PCR Amplicon Enrichment: This technique involves the use of primers complementary to known nucleotide sequences to PCR amplify viral genomes spanning hundreds to thousands of base pairs prior to NGS sequencing. This method is particularly useful for enriching small viral genomes.

Hybrid Capture Probe Enrichment: In this approach, small RNA/DNA probes are designed to be complementary to reference sequences of pathogens. Unlike the specific PCR amplicon-based method, probe-based hybrid capture allows the entire genome to be covered by overlapping probes. These probes engage in hybridization reactions to capture complementary DNA sequences bound to a solid phase.

Advantages of tNGS

Specific Enrichment: tNGS specifically captures and enriches target pathogenic microorganisms, notably enhancing virus diagnostics without the need for culturing.

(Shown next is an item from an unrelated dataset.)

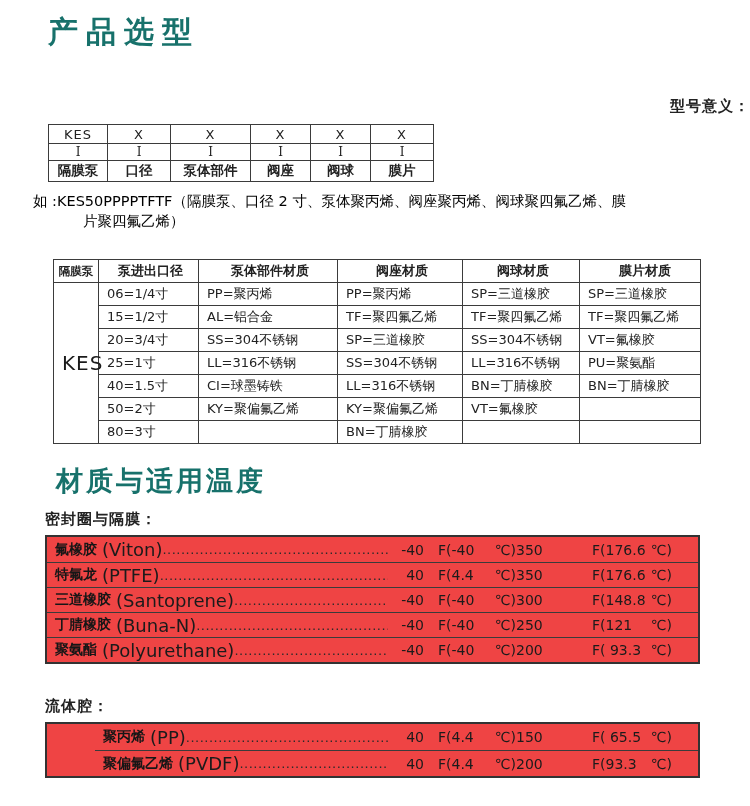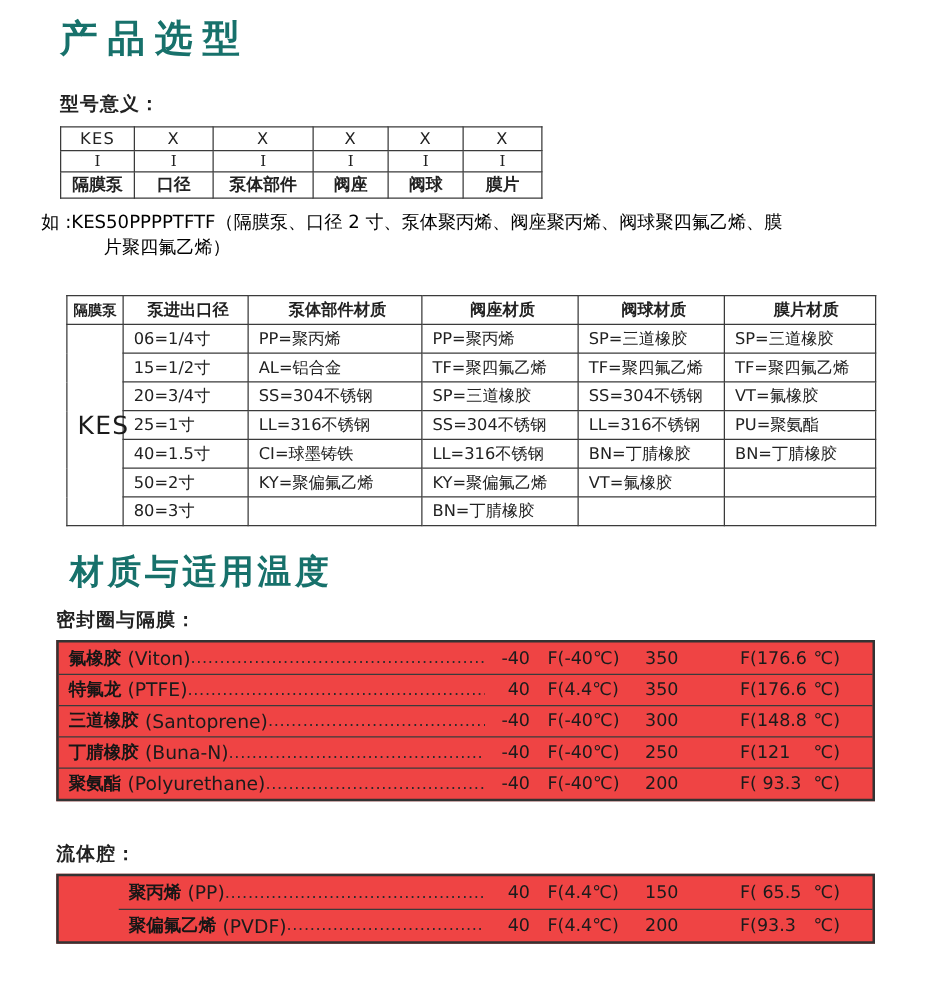"型号意义：" .lbl-model { margin: 24px 0 0 48px -> 47px 0 0 48px; text-align: none -> right }
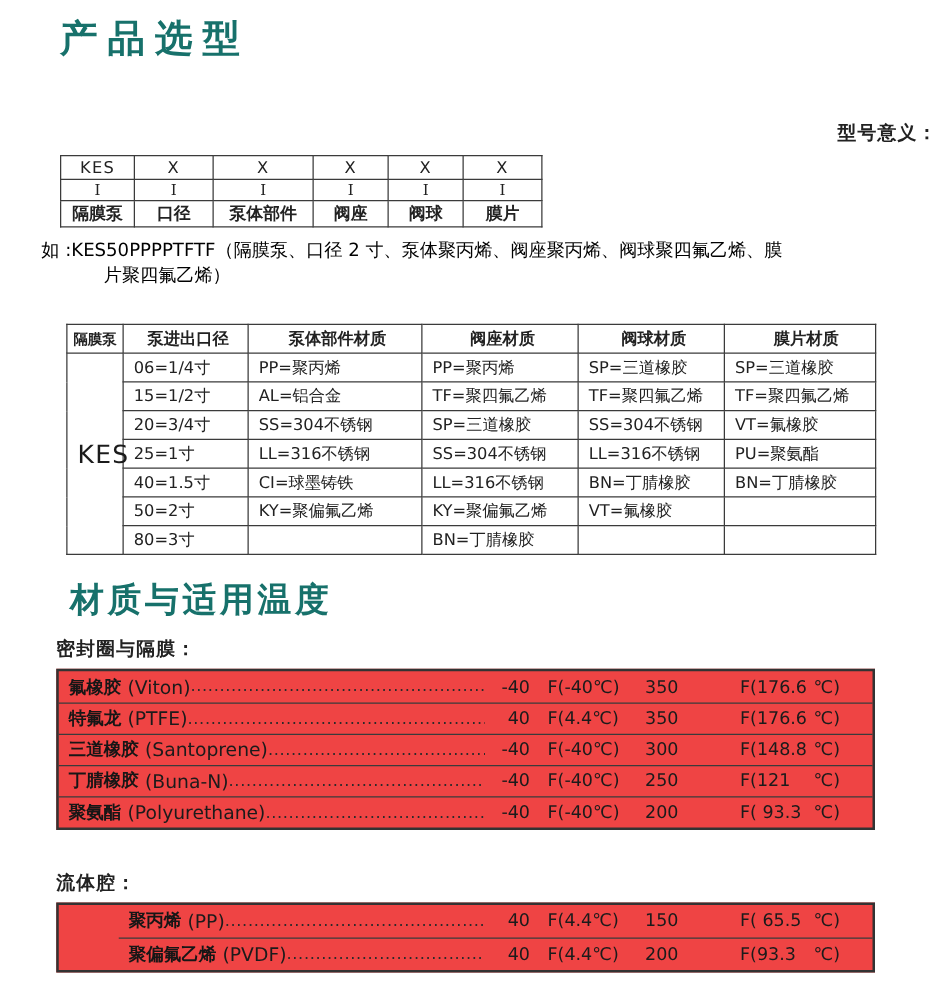"(Viton)" .ten { font-size: 15px -> 18px }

Enhanced Sensitivity: Compared to mNGS, tNGS significantly increases detection sensitivity in samples with high host genomic content.

Cost Efficiency: By sequencing only the genes of interest, tNGS offers a more cost-effective solution.

References

1. Quince, C., Walker, A., Simpson, J. et al. Shotgun metagenomics, from sampling to analysis. Nat Biotechnol 35, 833–844 (2017).
2. Singh, R.R. Target Enrichment Approaches for Next-Generation Sequencing Applications in Oncology. Diagnostics 2022, 12, 1539.